Brief 1:
Locate each line in the listing that contains the word "earnings", and copy those lines.

Excerpt provided:
BEGIN

Executive functions (EF) are additional ATL that have been repeatedly found to be significant predictors of school performance (e.g. Amukune & Józsa, 2021) also see Cortés Pascual et al. (2019) for a review. Müller and Kerns (2015) define executive functions as the cognitive processes that are required for the conscious, top-down control of action, thought, and emotions, and which are associated with neural systems involving the prefrontal cortex. EFs are divided into three principal processes: inhibitory control, working memory, and cognitive flexibility. All of these processes are important for school success (Cortés Pascual et al., 2019). As will be described shortly, some tools for measuring EF in young children in LMIC have been developed (e.g., Howard & Melhuish, 2017; Willoughby et al., 2019). However, these existing measures do not meet the needs of LMIC because they rely on platforms not widely used there. Moreover, mastery motivation, which is also important, has no similar assessments for LMIC. Both mastery motivation and EF play a critical role in the preschool to school transition (Blasco et al., 2014), and it is important to assess them together because children who have the capacity to use EF may fail to do so if they are not motivated to master the challenging tasks involved. Similarly, a child could be very motivated to master a challenging task but might show low focus in trying to master the task because they do not have the EF skills needed to do so.

In the current study, the specific ATL assessed were mastery motivation and EF, and both were assessed using the same child-based app. These two constructs are essential components of ATL, which lay a foundation for academic achievement and school success (Józsa et al., 2017). Nevertheless, very few studies have included both of these constructs in the assessment of ATL, and, to our knowledge, none have done so in sub-Saharan Africa. Mastery motivation is important in preschool training since it is related to skill development and predicts school achievement, math, and language skill development (Mercader et al., 2017) and is positively correlated with social competence (Józsa & Barrett, 2018). The seminal report, "From Neurons to Neighborhoods" identified mastery motivation as a particularly critical component of child growth and development that should be assessed during child evaluations (Shonkoff & Philips, 2000).

END

Exercise material:
BEGIN

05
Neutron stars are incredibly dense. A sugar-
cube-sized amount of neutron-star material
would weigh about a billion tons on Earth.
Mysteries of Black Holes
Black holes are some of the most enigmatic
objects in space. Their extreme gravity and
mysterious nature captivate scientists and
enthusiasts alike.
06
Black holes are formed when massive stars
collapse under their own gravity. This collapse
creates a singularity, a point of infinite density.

END
BEGIN

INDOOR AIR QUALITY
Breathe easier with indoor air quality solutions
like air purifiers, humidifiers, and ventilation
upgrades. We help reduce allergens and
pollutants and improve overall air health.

END
BEGIN

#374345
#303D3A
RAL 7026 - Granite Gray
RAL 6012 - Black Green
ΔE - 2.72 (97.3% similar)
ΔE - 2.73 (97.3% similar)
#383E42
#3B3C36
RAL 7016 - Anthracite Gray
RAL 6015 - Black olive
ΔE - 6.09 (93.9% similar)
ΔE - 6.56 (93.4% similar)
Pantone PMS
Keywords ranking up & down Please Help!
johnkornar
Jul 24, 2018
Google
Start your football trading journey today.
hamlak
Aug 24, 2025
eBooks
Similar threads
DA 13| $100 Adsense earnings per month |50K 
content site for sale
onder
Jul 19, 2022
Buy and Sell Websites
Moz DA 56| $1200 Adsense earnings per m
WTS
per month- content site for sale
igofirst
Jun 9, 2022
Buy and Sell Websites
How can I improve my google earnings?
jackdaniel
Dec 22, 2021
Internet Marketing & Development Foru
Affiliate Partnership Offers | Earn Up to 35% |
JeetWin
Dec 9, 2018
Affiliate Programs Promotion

END

Brief 2:
Resume the passage on mastery motivation and executive functions in young children, picking up right after its final sentence.

Task output 1:
DA 13| $100 Adsense earnings per month |50K 
Moz DA 56| $1200 Adsense earnings per m
How can I improve my google earnings?

Task output 2:
Assessment of Approaches to Learning

Different methods have been used to assess ATL, such as teachers' reports, parent reports, and direct assessment (Li et al., 2019). The critical mastery motivation construct has almost always been assessed using parent and/or teacher reports, given the paucity of easily administered, psychometrically robust assessments. However, direct assessments of EF that have been validated in the LMICs do exist. Executive function Touch (EF Touch) is a structured laptop computer tool designed for 3–5 year old children that administers eight EF tasks: Bubbles, Arrows, Houses, Silly Sounds Game, and Something’s the Same, Pig, Pick the Picture, and Farmer. Arrows and Pick the picture have been validated and used in Kenya (Willoughby et al., 2019). Limitations of this method include its use of a laptop rather than an android app, requiring internet access and usually use of a mouse rather than a touch screen, as well as its being normed on only 3–5-year-old children. This is problematic in the current Kenyan environment, in which 3 out of 10 preschool children, especially those in rural areas, are over age (Uwezo, 2021). In addition, this assessment does not include games to measure mastery motivation.

Another similar tool validated in South Africa is the Early Years Toolbox (EYT); a free-to-use digital application assessing early self-regulation, executive function, language, and social-emotional development (Howard & Melhuish, 2017). The iPad tablet-based app uses the "Mr. Ant" task to assess visual-spatial working memory, the EYT "not this task" to assess phonological working memory and the EYT Go/No-Go task assesses inhibition. Just like the FOCUS app, this task requires participants to perform tasks based on auditory instructions. Despite the EYT's suitability for the LMICs it does not assess mastery motivation and is not android based, the platform that is used by the majority of telephone and tablet users in the LMICs, especially in Kenya.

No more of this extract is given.